**** Excerpted records
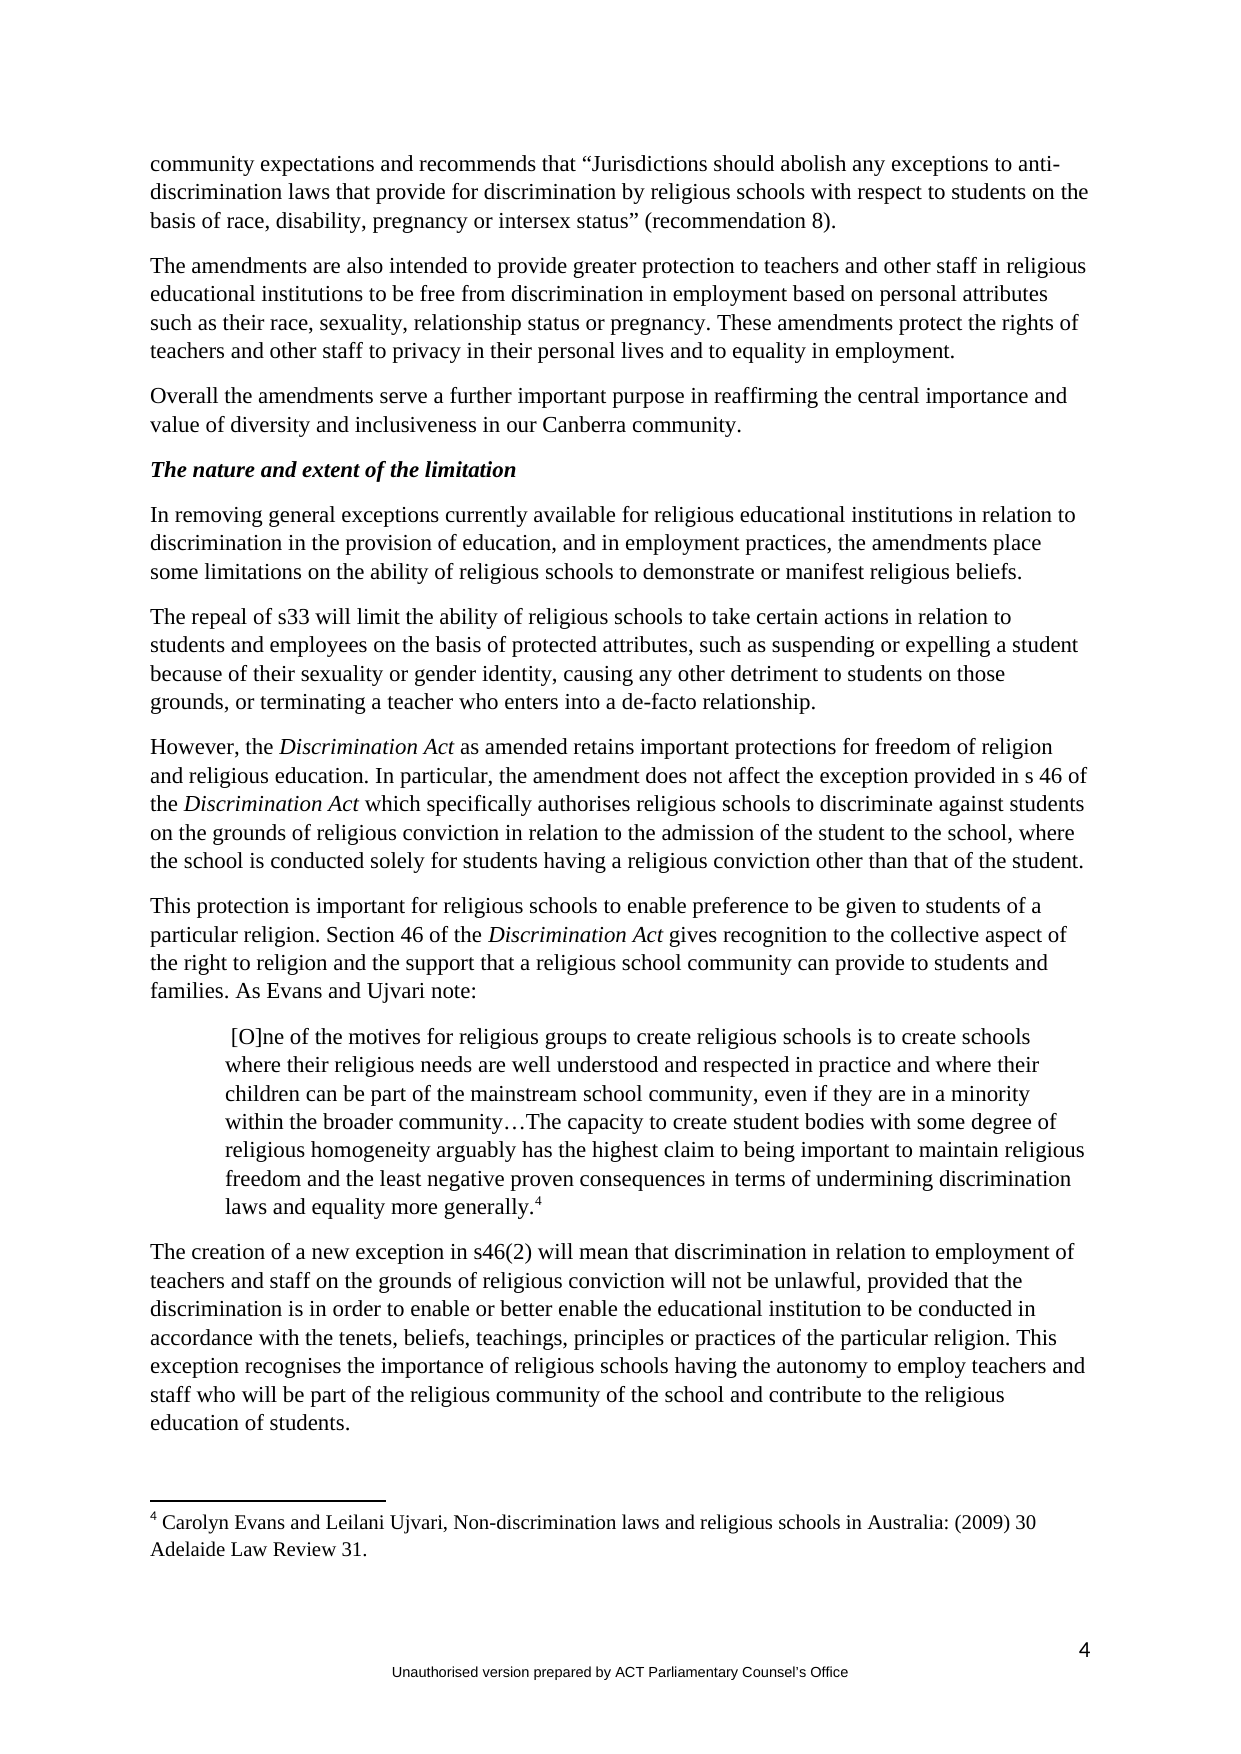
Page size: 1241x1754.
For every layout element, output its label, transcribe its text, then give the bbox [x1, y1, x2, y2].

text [150, 150, 1090, 233]
text In removing general exceptions currently available for religious educational institutions in relation to discrimination in the provision of education, and in employment practices, the amendments place some limitations on the ability of religious schools to demonstrate or manifest religious beliefs. [150, 501, 1090, 584]
text However, the Discrimination Act as amended retains important protections for freedom of religion and religious education. In particular, the amendment does not affect the exception provided in s 46 of the Discrimination Act which specifically authorises religious schools to discriminate against students on the grounds of religious conviction in relation to the admission of the student to the school, where the school is conducted solely for students having a religious conviction other than that of the student. [150, 733, 1090, 873]
text The amendments are also intended to provide greater protection to teachers and other staff in religious educational institutions to be free from discrimination in employment based on personal attributes such as their race, sexuality, relationship status or pregnancy. These amendments protect the rights of teachers and other staff to privacy in their personal lives and to equality in employment. [150, 252, 1090, 364]
text Overall the amendments serve a further important purpose in reaffirming the central importance and value of diversity and inclusiveness in our Canberra community. [150, 382, 1090, 437]
text The nature and extent of the limitation [150, 456, 1090, 482]
text The repeal of s33 will limit the ability of religious schools to take certain actions in relation to students and employees on the basis of protected attributes, such as suspending or expelling a student because of their sexuality or gender identity, causing any other detriment to students on those grounds, or terminating a teacher who enters into a de-facto relationship. [150, 603, 1090, 715]
text The creation of a new exception in s46(2) will mean that discrimination in relation to employment of teachers and staff on the grounds of religious conviction will not be unlawful, provided that the discrimination is in order to enable or better enable the educational institution to be conducted in accordance with the tenets, beliefs, teachings, principles or practices of the particular religion. This exception recognises the importance of religious schools having the autonomy to employ teachers and staff who will be part of the religious community of the school and contribute to the religious education of students. [150, 1238, 1090, 1435]
text This protection is important for religious schools to enable preference to be given to students of a particular religion. Section 46 of the Discrimination Act gives recognition to the collective aspect of the right to religion and the support that a religious school community can provide to students and families. As Evans and Ujvari note: [150, 892, 1090, 1004]
text [O]ne of the motives for religious groups to create religious schools is to create schools where their religious needs are well understood and respected in practice and where their children can be part of the mainstream school community, even if they are in a minority within the broader community…The capacity to create student bodies with some degree of religious homogeneity arguably has the highest claim to being important to maintain religious freedom and the least negative proven consequences in terms of undermining discrimination laws and equality more generally. [225, 1023, 1090, 1220]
********
* _Assignment_: Word for word and without any pictures, return all of the lines above.

* _Worked solution_:
Page size: 1241x1754.
For every layout element, output its label, transcribe its text, then give the bbox [x1, y1, x2, y2].

text [150, 150, 1090, 233]
text In removing general exceptions currently available for religious educational institutions in relation to discrimination in the provision of education, and in employment practices, the amendments place some limitations on the ability of religious schools to demonstrate or manifest religious beliefs. [150, 501, 1090, 584]
text However, the Discrimination Act as amended retains important protections for freedom of religion and religious education. In particular, the amendment does not affect the exception provided in s 46 of the Discrimination Act which specifically authorises religious schools to discriminate against students on the grounds of religious conviction in relation to the admission of the student to the school, where the school is conducted solely for students having a religious conviction other than that of the student. [150, 733, 1090, 873]
text The amendments are also intended to provide greater protection to teachers and other staff in religious educational institutions to be free from discrimination in employment based on personal attributes such as their race, sexuality, relationship status or pregnancy. These amendments protect the rights of teachers and other staff to privacy in their personal lives and to equality in employment. [150, 252, 1090, 364]
text Overall the amendments serve a further important purpose in reaffirming the central importance and value of diversity and inclusiveness in our Canberra community. [150, 382, 1090, 437]
text The nature and extent of the limitation [150, 456, 1090, 482]
text The repeal of s33 will limit the ability of religious schools to take certain actions in relation to students and employees on the basis of protected attributes, such as suspending or expelling a student because of their sexuality or gender identity, causing any other detriment to students on those grounds, or terminating a teacher who enters into a de-facto relationship. [150, 603, 1090, 715]
text The creation of a new exception in s46(2) will mean that discrimination in relation to employment of teachers and staff on the grounds of religious conviction will not be unlawful, provided that the discrimination is in order to enable or better enable the educational institution to be conducted in accordance with the tenets, beliefs, teachings, principles or practices of the particular religion. This exception recognises the importance of religious schools having the autonomy to employ teachers and staff who will be part of the religious community of the school and contribute to the religious education of students. [150, 1238, 1090, 1435]
text This protection is important for religious schools to enable preference to be given to students of a particular religion. Section 46 of the Discrimination Act gives recognition to the collective aspect of the right to religion and the support that a religious school community can provide to students and families. As Evans and Ujvari note: [150, 892, 1090, 1004]
text [O]ne of the motives for religious groups to create religious schools is to create schools where their religious needs are well understood and respected in practice and where their children can be part of the mainstream school community, even if they are in a minority within the broader community…The capacity to create student bodies with some degree of religious homogeneity arguably has the highest claim to being important to maintain religious freedom and the least negative proven consequences in terms of undermining discrimination laws and equality more generally. [225, 1023, 1090, 1220]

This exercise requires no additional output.